According to independent sources who spoke to icirnigeria, the initial plan of the hijackers was to divert the plane to Germany, however, that became impossible because they would have run out of fuel. The next available stop at the time was Niamey, the capital of Niger. Before they had landed, they already made known their intentions and distributed their demands among the passengers. The message was clear – they were calling on the Federal government to overturn the annulment of the June 12 election and swear in MKO Abiola, the acclaimed winner of the election.

A 72 hours notice was given to meet their demands or they will set the plane ablaze. However, they allowed 34 passengers to go and held onto the remaining 159 among whom were top Nigerian government officials.

On landing, the hijackers found hundreds of armed gendarmes at the airport. The security force which included the Nigerian police could not attack the plane by force, as they were unaware whether the attackers had military training or possessed explosives that could blow up the plane.

How were they caught?

After several attempts at negotiation, the gendarmes stormed the plane to rescue the passengers.
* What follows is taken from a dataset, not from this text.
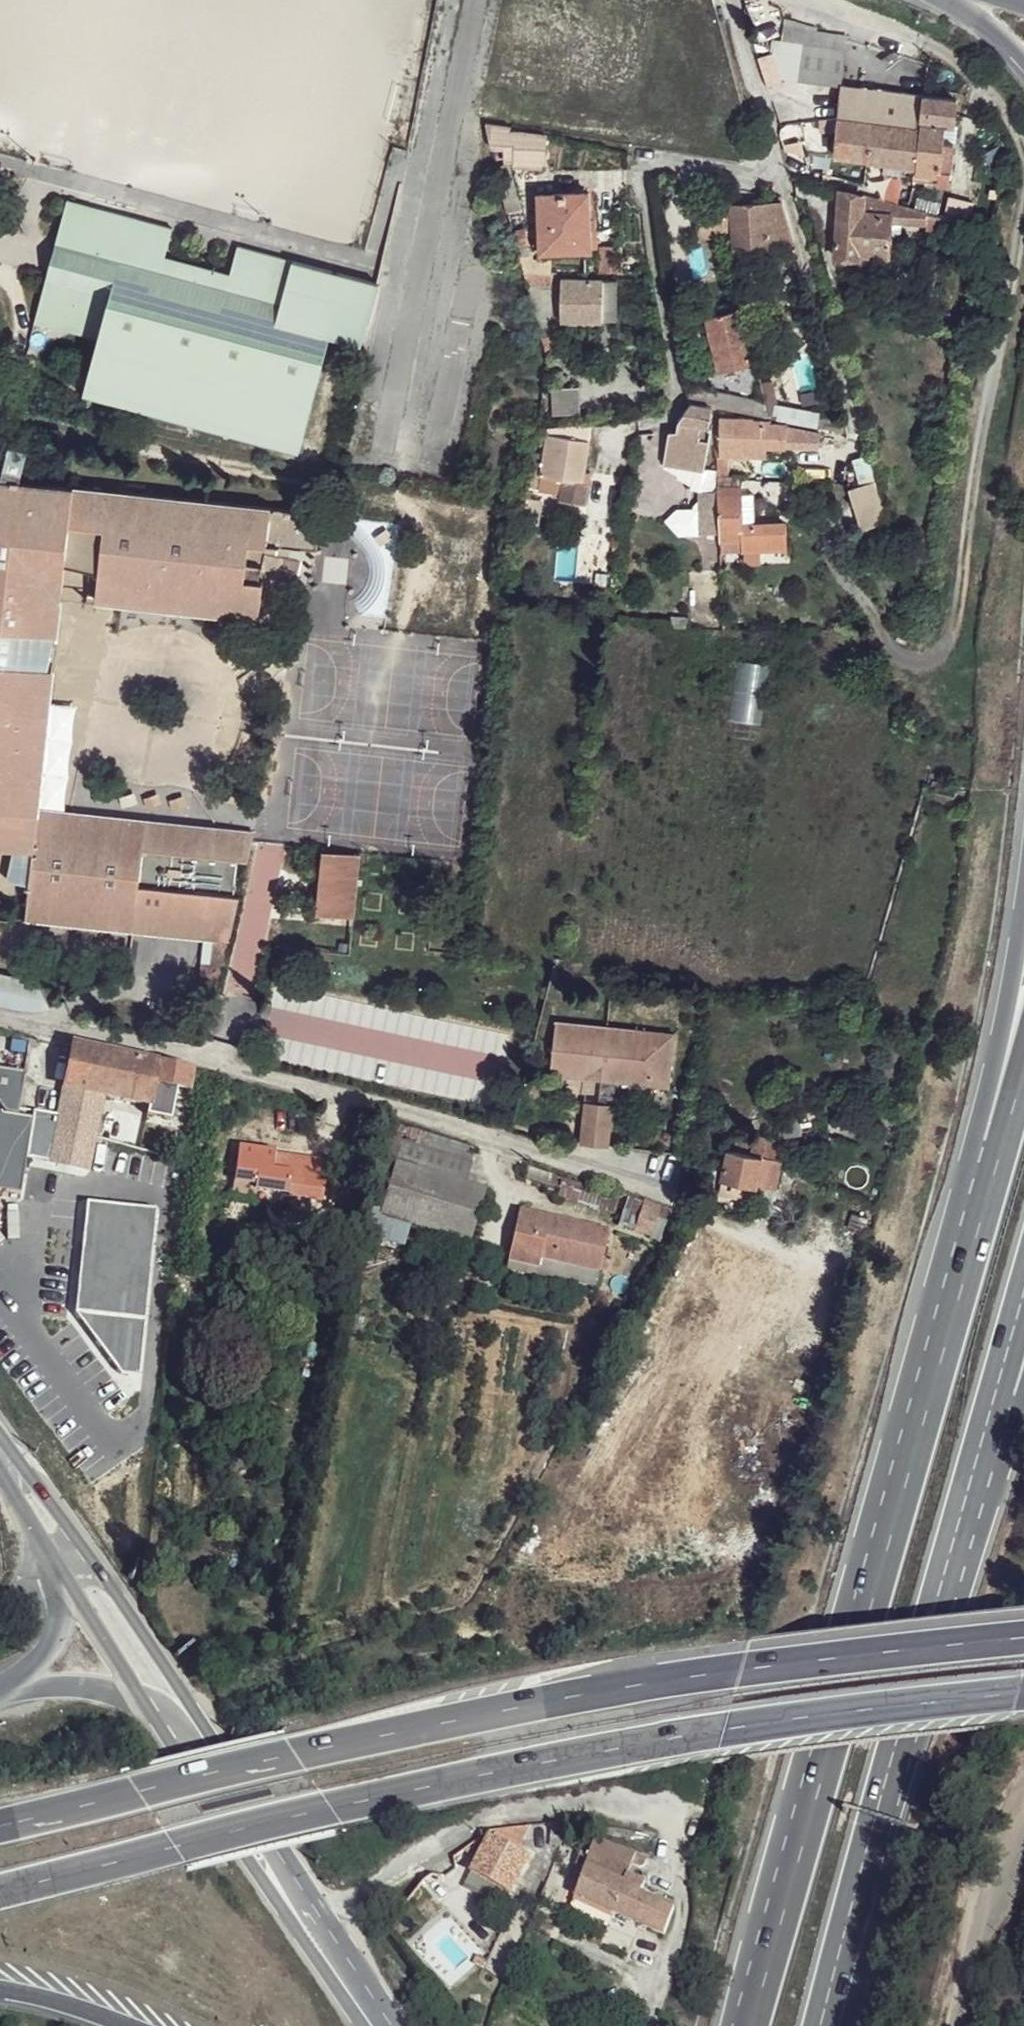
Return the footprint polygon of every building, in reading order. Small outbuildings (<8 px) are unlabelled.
[(845,34),(816,25),(785,17),(782,42),(771,41),(771,45),(773,52),(760,56),(768,86),(781,82),(780,77),(842,83),(846,49),(863,50),(864,36),(845,34)] [(866,161),(905,165),(904,175),(915,176),(937,178),(936,183),(948,184),(953,144),(941,142),(943,125),(952,126),(955,98),(955,91),(950,91),(949,98),(924,95),(842,86),(835,157),(866,161)] [(487,124),(494,145),(510,146),(511,152),(548,154),(548,133),(510,130),(511,126),(487,124)] [(781,136),(784,152),(802,154),(802,140),(781,136)] [(498,168),(506,197),(518,194),(510,164),(498,168)] [(840,187),(839,257),(864,258),(865,253),(883,253),(890,221),(937,223),(938,214),(910,205),(840,187)] [(539,193),(541,251),(592,249),(589,193),(539,193)] [(69,199),(37,321),(94,335),(80,393),(300,456),(332,336),(364,344),(381,281),(255,248),(241,244),(233,270),(169,252),(176,227),(69,199)] [(734,204),(736,244),(770,244),(795,243),(784,200),(734,204)] [(515,231),(519,245),(529,243),(525,229),(515,231)] [(736,244),(736,261),(770,258),(770,244),(736,244)] [(864,258),(862,265),(898,267),(899,255),(887,253),(883,253),(865,253),(864,258)] [(524,272),(528,281),(551,283),(552,272),(524,272)] [(560,278),(561,321),(601,323),(603,280),(560,278)] [(707,315),(721,369),(752,361),(739,306),(707,315)] [(539,327),(543,342),(555,341),(550,326),(539,327)] [(766,400),(768,414),(787,418),(788,411),(779,410),(773,383),(764,385),(766,400)] [(687,384),(688,398),(709,403),(768,414),(766,400),(687,384)] [(551,413),(579,411),(577,385),(549,387),(551,413)] [(668,430),(663,461),(704,468),(712,424),(709,424),(712,408),(691,404),(680,415),(678,423),(668,430)] [(820,446),(821,429),(787,421),(720,414),(720,430),(717,430),(718,476),(719,476),(720,549),(744,549),(745,561),(761,561),(761,550),(786,549),(787,524),(742,525),(741,477),(740,455),(766,455),(766,446),(784,446),(784,440),(820,446)] [(563,470),(560,493),(585,496),(590,475),(585,474),(596,418),(552,417),(547,439),(543,466),(563,470)] [(817,418),(817,425),(848,431),(846,422),(817,418)] [(0,432),(0,463),(6,464),(9,443),(11,437),(0,432)] [(538,438),(532,482),(541,484),(543,474),(541,470),(543,466),(547,439),(538,438)] [(28,445),(9,443),(6,464),(4,476),(6,477),(25,480),(28,445)] [(860,482),(848,484),(861,527),(888,518),(869,453),(853,459),(860,482)] [(0,476),(0,840),(42,844),(47,808),(77,483),(25,480),(6,477),(4,476),(0,476)] [(203,496),(92,485),(88,524),(105,525),(98,599),(191,608),(203,496)] [(698,491),(698,532),(716,532),(717,490),(698,491)] [(203,497),(191,608),(259,616),(265,577),(245,575),(250,540),(267,541),(271,505),(203,497)] [(271,505),(267,541),(316,547),(326,511),(271,505)] [(361,514),(348,622),(386,627),(397,517),(361,514)] [(758,718),(763,661),(735,658),(732,698),(750,699),(749,717),(758,718)] [(160,819),(47,808),(42,844),(35,918),(142,930),(151,886),(145,885),(150,846),(155,848),(160,819)] [(160,819),(155,848),(244,856),(251,857),(258,828),(160,819)] [(0,840),(0,914),(35,918),(42,844),(0,840)] [(145,885),(151,886),(155,848),(150,846),(145,885)] [(322,846),(316,912),(354,915),(362,851),(322,846)] [(155,848),(151,886),(241,896),(244,856),(155,848)] [(151,886),(143,929),(210,937),(234,939),(241,896),(151,886)] [(210,937),(204,983),(224,986),(234,939),(210,937)] [(0,970),(0,1005),(39,1012),(50,1006),(36,978),(0,970)] [(604,1087),(619,1089),(675,1096),(681,1040),(565,1025),(556,1083),(588,1085),(604,1087)] [(159,1062),(70,1044),(62,1087),(106,1096),(150,1104),(155,1084),(159,1062)] [(192,1067),(159,1062),(155,1084),(188,1090),(192,1067)] [(0,1069),(0,1188),(17,1192),(29,1116),(14,1113),(21,1072),(0,1069)] [(604,1087),(588,1085),(581,1151),(597,1154),(612,1155),(619,1089),(604,1087)] [(106,1096),(62,1087),(47,1158),(90,1168),(106,1096)] [(785,1116),(782,1135),(811,1125),(812,1106),(785,1116)] [(473,1150),(384,1123),(375,1159),(395,1165),(395,1161),(464,1185),(473,1150)] [(728,1149),(720,1178),(775,1188),(785,1144),(753,1137),(751,1144),(736,1142),(733,1150),(728,1149)] [(274,1151),(241,1147),(235,1184),(256,1186),(255,1191),(289,1196),(291,1175),(293,1158),(275,1155),(274,1151)] [(395,1165),(375,1159),(367,1186),(385,1192),(395,1165)] [(464,1185),(395,1161),(395,1165),(385,1192),(379,1212),(467,1240),(482,1189),(464,1185)] [(157,1207),(85,1199),(75,1311),(120,1371),(138,1373),(157,1207)] [(663,1209),(643,1203),(641,1216),(661,1220),(663,1209)] [(604,1231),(516,1212),(503,1260),(525,1264),(528,1256),(536,1258),(595,1271),(604,1231)] [(661,1220),(641,1216),(637,1228),(660,1235),(668,1222),(661,1220)] [(536,1258),(528,1256),(525,1264),(533,1266),(536,1258)] [(529,1860),(491,1837),(472,1876),(509,1895),(529,1860)] [(636,1854),(596,1839),(590,1856),(583,1873),(572,1902),(613,1917),(626,1881),(630,1869),(636,1854)] [(590,1856),(582,1853),(574,1869),(583,1873),(590,1856)] [(649,1859),(636,1854),(630,1869),(644,1873),(649,1859)] [(644,1885),(626,1881),(613,1917),(664,1935),(674,1911),(640,1899),(644,1885)]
Ogunderu said: “They thought we were asleep, so they came under the cover of the night and fired several shots. They bombarded the plane. I think one person died.”

They were apprehended, handcuffed, and taken to a prison in a community with day temperature in the range of 55 degree centigrade. “We were poorly fed. We could neither speak Hausa nor French and nobody spoke English to us,” Ogunderu said.

“We were fired by the need to actualize June 12 through any means possible. We wanted to demonstrate rare courage that we could save Nigeria from the shackles of repression by giving a sense of courage to Nigerians.”

But he admitted that though they were motivated by the quest for freedom — freedom to choose our leaders — they “reacted in an extreme manner”. As punishment, Ogunderu and his colleagues spent nine years and four months in prison in Niamey.

They had no contact with relatives and loved ones, from morning till night, for nine years. Speaking in June, Pa Yemi Ogunderu who is the father of Richard Ogunderu recounted the moment he was picked up following the involvement of his son in the hijacking.

“I was actually arrested by the Directorate of Military Intelligence, but I didn’t immediately know the identity of those who arrested me. I was picked up not very far from my residence at Surulere, off Adelabu Street (Lagos), and detained. I didn’t know where I was taken to until after 18 days. I spent a total of 70 days in detention,” he said.

“All I knew was that where I was being detained was near the ocean. I couldn’t see outside but I could feel the impact of the ocean waves behind the window of the room where I was locked up. It was about 18 days later that I discovered that I was being detained on the premises of Bonny Camp and that I was actually arrested by the Directorate of Military Intelligence. I spent about 67 or 68 days at Bonny Camp from where I was moved to Alagbon Close, where I spent another two or three days before I was eventually released,” he added.

My only offense was that I am Richard’s father, even though I didn’t do anything wrong. But their investigation later showed that I knew nothing about the incident and they themselves mentioned it that they were convinced that I knew nothing about it,” he concluded.